L’abondance de nourriture est telle que les Tasadays n’ont pas besoin de s’éloigner de leur habitation, à l’inverse des nomades qui lèvent le camp lorsqu’ils ont épuisé la région. La forêt constitue leur “supermarché”. Il paraît qu’ils ne s’éloignent pas de plus de huit kilomètres de leurs demeures. “Nos pères et nos grands-pères, raconte l’un d’eux, nous ont dit que nous pouvions aller dans la forêt pendant la journée, mais que le soir, nous devions toujours rejoindre nos cavernes.” On pense que la mésentente, la guerre ou la crainte de la variole, ont éloigné les Tasadays des autres tribus manobos dont ils sont originaires.

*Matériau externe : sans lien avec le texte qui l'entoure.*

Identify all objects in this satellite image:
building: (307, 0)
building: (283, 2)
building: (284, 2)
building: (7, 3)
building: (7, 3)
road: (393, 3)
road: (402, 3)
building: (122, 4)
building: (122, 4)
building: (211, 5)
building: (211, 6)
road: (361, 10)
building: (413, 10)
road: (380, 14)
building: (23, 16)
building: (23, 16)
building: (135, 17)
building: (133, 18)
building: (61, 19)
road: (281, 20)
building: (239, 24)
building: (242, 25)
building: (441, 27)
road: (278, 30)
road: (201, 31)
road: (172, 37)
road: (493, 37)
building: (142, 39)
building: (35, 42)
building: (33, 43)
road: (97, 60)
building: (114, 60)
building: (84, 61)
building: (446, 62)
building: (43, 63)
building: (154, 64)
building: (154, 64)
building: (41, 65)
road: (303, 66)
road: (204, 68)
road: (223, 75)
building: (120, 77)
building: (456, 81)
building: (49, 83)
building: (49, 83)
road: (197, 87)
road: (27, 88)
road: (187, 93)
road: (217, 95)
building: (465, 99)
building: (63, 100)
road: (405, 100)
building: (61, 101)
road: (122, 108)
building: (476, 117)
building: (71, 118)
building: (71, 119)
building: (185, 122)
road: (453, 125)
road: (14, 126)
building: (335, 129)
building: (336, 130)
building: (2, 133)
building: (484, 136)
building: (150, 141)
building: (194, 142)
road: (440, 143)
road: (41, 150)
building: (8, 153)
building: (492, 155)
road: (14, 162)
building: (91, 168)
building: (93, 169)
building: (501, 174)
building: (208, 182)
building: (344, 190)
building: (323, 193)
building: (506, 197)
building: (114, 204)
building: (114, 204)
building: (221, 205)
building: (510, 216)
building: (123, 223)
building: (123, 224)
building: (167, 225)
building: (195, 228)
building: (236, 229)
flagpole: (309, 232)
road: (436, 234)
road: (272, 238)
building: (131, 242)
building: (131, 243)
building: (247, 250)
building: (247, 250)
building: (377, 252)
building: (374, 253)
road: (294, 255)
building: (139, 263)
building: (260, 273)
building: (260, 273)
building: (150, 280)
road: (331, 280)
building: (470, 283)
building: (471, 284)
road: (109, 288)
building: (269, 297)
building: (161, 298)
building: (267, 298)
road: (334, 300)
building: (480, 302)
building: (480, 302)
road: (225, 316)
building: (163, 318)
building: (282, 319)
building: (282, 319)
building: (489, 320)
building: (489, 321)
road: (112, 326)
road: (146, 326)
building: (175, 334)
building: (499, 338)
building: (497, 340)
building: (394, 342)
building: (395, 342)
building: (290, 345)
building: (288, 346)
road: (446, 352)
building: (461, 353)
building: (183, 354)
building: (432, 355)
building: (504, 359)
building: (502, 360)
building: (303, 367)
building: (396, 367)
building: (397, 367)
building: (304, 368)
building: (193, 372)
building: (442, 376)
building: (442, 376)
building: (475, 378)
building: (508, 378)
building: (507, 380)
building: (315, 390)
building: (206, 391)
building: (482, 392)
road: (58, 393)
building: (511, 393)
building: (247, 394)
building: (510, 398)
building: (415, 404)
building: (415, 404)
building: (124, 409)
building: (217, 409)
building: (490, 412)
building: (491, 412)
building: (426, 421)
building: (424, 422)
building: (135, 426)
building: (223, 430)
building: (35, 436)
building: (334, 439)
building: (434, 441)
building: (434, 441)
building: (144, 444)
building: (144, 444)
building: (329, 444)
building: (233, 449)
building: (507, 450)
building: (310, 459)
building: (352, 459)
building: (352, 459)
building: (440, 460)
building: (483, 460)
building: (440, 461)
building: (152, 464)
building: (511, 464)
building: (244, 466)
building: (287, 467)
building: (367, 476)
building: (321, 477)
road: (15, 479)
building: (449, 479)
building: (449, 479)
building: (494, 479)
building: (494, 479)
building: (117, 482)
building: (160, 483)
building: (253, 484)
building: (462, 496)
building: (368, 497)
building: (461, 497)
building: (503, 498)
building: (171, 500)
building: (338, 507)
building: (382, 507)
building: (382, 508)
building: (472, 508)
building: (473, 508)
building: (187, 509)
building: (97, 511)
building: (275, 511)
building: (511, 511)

Après le repas de midi, ils passent l’après-midi à se reposer, à dormir ou à se débarrasser mutuellement les cheveux des feuilles sèches, des brindilles ou des poux qui s’y sont mis. On a vu un jeune garçon faire voler un papillon au bout d’une ficelle comme s’il s’agissait d’un cerf-volant. Ces gens, qui n’ont guère de besoins, ne possèdent pas de mot pour désigner le riz, le sel, le sucre, les aiguilles ou le tabac. Bien que leur régime soit pauvre en calories (1 000 à 1 500 par jour), ils ne souffrent pas de sous-alimentation et ne connaissent pas les caries dentaires, le paludisme ou la tuberculose. Quand les visiteurs leur demandèrent de quoi ils avaient besoin, ils répondirent. “Que voulez-vous dire par là ?”
Le message des Tasadays
La langue des Tasadays ne comprend aucun mot signifiant “combattre”. Ils ignorent ce qu’est la guerre ou la violence. Manuel Elizalde, directeur du Panamin et ministre d’État qui conduisait l’expédition, déclara : “Ils ne connaissent pas tous les problèmes qui mènent les gens dans des asiles d’aliénés, déclenchent des guerres et créent des inimitiés. Toutes ces choses leur sont étrangères.”
Les évolutionnistes pensaient que la découverte des Tasadays consoliderait leur théorie branlante. Mais, bien qu’ils soient restés coupés de la civilisation pendant des siècles, la science et la droiture morale dont ils font preuve montrent que l’homme n’est pas un simple animal supérieur. Contrairement aux animaux, il possède une conscience et éprouve le besoin d’une religion. Ce sens religieux apparaît clairement par la façon dont les Tasadays considéraient le ministre d’État Elizalde. Ils croyaient que c’était le “dieu blanc” qui devait venir un jour leur rendre visite.
On notera avec intérêt qu’un peuple coupé de la technologie moderne et de ses commodités peut néanmoins jouir d’une bonne santé mentale et physique et posséder d’excellentes valeurs morales. En revanche, l’homme “civilisé” d’aujourd’hui souffre de maladies mentales et physiques, craint constamment la guerre et doit faire face aux problèmes de la pollution et de l’effondrement des mœurs.
Certains plaignent les Tasadays parce qu’ils ne connaissent ni le confort ni le raffinement du monde extérieur. Cependant, si nous envions la simplicité de leur mode de vie, nous pourrons nous rappeler cette pensée de la Parole de Dieu, la Bible : “Nous n’avons rien apporté dans le monde, et nous n’en pouvons non plus rien emporter. Si donc nous avons nourriture et vêtement, nous nous contenterons de cela.” — I Tim. 6:7, 8.